September 24, 2004

poster children 'on the offensive'

It's a difficult proposal, making a political record. More often than not, political songs--no matter how good they might be--often have a very short shelf life; after all, does anyone still heed--or care about--the issues that inspired the songs "Sun City," "Hurricane" or "Give Ireland Back To The Irish?" When dealing with political records, the line between 'timely' and 'timeless' is very, very fine. I have no problem with artists making a political statement; I do, however, find that many political records are often lacking in continual listenability; who wants to listen to preaching (often self-righteous preaching at that) on a repeat basis?

Alt-rock veterans Poster Children decided they were "pissed off" about the current state of affairs, and that they "didn't feel like keeping it to ourselves." Understandable, considering the (occasionally absurd) hysteria concering the upcoming election. Political differences aside, I have to give Poster Children credit; they understood that a timely record full of political songs might not make for a good listen, or perhaps they knew they couldn't make a good, original political song. So they decided to do the next best thing: a cover of political songs by the bands they admired!

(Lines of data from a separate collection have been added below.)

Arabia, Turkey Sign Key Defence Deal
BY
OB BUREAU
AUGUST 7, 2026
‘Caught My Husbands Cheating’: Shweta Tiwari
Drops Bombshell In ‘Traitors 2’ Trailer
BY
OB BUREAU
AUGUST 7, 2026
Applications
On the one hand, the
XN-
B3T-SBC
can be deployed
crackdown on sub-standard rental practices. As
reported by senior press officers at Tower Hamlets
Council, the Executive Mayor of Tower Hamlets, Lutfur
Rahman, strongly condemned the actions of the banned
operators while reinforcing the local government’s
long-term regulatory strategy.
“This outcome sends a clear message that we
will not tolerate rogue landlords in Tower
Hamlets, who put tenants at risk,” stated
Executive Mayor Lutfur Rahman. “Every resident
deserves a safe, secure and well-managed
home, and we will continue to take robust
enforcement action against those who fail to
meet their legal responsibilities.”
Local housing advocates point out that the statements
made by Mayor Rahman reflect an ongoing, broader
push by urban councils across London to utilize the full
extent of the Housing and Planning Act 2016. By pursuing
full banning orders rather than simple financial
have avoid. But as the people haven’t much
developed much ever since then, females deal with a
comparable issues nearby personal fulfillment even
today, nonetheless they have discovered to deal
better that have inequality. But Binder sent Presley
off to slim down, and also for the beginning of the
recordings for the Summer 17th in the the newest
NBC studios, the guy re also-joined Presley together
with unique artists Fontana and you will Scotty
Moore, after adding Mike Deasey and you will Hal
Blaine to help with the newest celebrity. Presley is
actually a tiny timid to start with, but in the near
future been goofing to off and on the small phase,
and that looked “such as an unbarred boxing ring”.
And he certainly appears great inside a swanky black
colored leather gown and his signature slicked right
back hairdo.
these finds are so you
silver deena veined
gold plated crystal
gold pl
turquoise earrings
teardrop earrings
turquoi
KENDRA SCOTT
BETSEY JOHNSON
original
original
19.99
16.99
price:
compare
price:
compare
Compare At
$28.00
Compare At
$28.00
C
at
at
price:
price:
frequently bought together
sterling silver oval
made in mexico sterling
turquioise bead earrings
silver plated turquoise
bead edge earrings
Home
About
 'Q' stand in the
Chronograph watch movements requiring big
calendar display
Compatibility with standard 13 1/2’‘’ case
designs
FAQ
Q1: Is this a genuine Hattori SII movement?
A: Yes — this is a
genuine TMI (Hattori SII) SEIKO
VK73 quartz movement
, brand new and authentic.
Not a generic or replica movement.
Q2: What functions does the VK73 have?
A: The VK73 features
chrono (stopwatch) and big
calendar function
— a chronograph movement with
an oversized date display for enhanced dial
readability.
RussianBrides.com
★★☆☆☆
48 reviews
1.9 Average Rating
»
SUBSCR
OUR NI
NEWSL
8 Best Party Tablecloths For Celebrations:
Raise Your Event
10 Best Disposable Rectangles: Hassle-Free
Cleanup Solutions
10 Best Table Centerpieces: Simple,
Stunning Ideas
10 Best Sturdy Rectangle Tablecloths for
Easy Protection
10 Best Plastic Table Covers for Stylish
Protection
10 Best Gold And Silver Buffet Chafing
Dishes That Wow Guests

Following on the heels of their red-hot return to form, No More Songs About Sleep and Fire, Poster Children do add a great deal of sparkle to these old songs. They might not completely make the songs their own, but they certainly breathe new life into them. As you'd expect, the majority of these songs are from punk bands; their covers of X's "The New World, Fear's "Let's Have a War" and Husker Du's "Divide and Conquer" sound inspired. Of course, you'd expect a collection of political music to contain a Clash song, and they offer "Clampdown," one of the lesser Clash numbers, and it didn't move me here, either. The two surprises are XTC's "Complicated Game," a great song that the band does justice and the surprising yet painfully obvious cover of Heaven 17's "(We Don't Need This) Fascist Groove Thang." While interesting on paper, their cover doesn't really work, and the song simply sounds like a long-lost Jawbox outtake.

While I have to give them credit for trying something new--and their covers of "Complicated Game" and "Divide " are really good, but that's because the original songs were good. A noble-minded experiment that, like most political music, will soon be dated. My question is this: will On The Offensive go out of print when George Bush is reelected?